Парень, оказавшийся Павлом Мишиным, так он представился, стал, заикаясь и спеша, выкладывать про свою жизнь. Выяснилось, что он относит себя к сочувствующим движению эсерам, но в организации не состоит. Сюда они приехали для того, чтобы помочь товарищам свергнуть деспота, притеснителя всего революционного движения и узурпатора власти. Лестно, с какой-то стороны, про себя такое слышать. Особо его ни во что не посвящали, знает Павел только одно, что по отмашке из центра им предстояло закидать бомбами мой автомобиль.

— И кто же должен был метать бомбы? — уточнил Анзор. — Как понимаю, их у вас всего три штуки, значит и самоубийц столько же.

— А сколько тебе пообещали, если операция по моему устранению окажется успешной? — прищурившись спросил я. — Только не говори, что за идею на такой шаг решил пойти — не поверю.

— Тысячу рублей, — ответил на мой вопрос Мишин, а потом взглянул на Анзора: — Вы правильно подметили, что бомб всего три штуки. Бросать их как раз должна была наша троица.

— А деньги сразу после акции выдать обещались? — потер переносицу Анзор. — Что-то денег-то мы не обнаружили.

— Да никто им платить не собирался, — отмахнулся я и задумался.

С одной стороны получается, что это и в самом деле революционная акция под эгидой эсеров, но что-то не вяжется. Очень все какое-то ненастоящее, в том числе и плана у них никакого. В мозгу крутится какая-то мысль, но додумать ее не могу.
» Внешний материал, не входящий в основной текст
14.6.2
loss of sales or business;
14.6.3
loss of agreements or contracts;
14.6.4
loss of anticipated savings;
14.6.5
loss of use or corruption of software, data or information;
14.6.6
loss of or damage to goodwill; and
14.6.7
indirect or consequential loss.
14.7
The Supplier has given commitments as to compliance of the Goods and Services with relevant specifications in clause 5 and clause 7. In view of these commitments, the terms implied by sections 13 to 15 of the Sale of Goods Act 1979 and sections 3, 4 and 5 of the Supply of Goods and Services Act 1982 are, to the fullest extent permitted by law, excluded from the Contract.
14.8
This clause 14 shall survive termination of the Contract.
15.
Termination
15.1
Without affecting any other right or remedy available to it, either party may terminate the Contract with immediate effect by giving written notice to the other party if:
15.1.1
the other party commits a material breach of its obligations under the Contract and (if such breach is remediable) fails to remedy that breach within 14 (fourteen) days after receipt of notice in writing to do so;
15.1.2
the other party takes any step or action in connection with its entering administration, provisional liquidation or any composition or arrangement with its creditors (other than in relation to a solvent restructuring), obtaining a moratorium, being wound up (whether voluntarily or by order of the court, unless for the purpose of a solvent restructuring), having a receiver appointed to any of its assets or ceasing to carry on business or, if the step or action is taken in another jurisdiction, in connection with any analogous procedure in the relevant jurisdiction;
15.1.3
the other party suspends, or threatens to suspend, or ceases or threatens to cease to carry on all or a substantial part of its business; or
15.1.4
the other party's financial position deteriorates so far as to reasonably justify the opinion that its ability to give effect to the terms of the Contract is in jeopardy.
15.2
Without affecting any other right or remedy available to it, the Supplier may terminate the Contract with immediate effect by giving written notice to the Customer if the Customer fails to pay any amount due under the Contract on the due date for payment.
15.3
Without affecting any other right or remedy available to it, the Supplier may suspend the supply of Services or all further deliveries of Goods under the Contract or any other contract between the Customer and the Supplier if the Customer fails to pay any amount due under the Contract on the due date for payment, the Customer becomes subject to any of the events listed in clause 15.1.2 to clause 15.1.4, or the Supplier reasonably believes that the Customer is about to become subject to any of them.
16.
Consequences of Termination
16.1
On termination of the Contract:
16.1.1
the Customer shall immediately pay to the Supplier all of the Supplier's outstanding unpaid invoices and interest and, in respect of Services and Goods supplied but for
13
— Господа, разрешите, — стукнув в дверь, на кухню вошел начальник сыска.

— Да, проходите, Глеб Сидорович, теперь вам карты в руки, — приглашающе махнул я.

В двух словах познакомили с ситуацией начальника сыска. И чем больше я говорил вслух, тем отчетливей видел явные нестыковки.

— Бомбисты значит, — задумчиво прошелся по кухне Картко и головой покачал: — Ну-ну, пусть будет так.

— На два слова, — махнул я начальнику сыска на выход, а потом на Анзора посмотрел: — Пойдем, тут уже ничего интересного.

Мой советник удивленно на меня посмотрел, ничего не сказал и вслед за мной вышел, предварительно дав указания одному из наших людей не спускать с арестованного взгляда.

Выйдя на крыльцо, я закурил папиросу и посмотрел на восходящее солнце. На улице похолодало еще сильнее, зима никак не хочет сдавать свои позиции.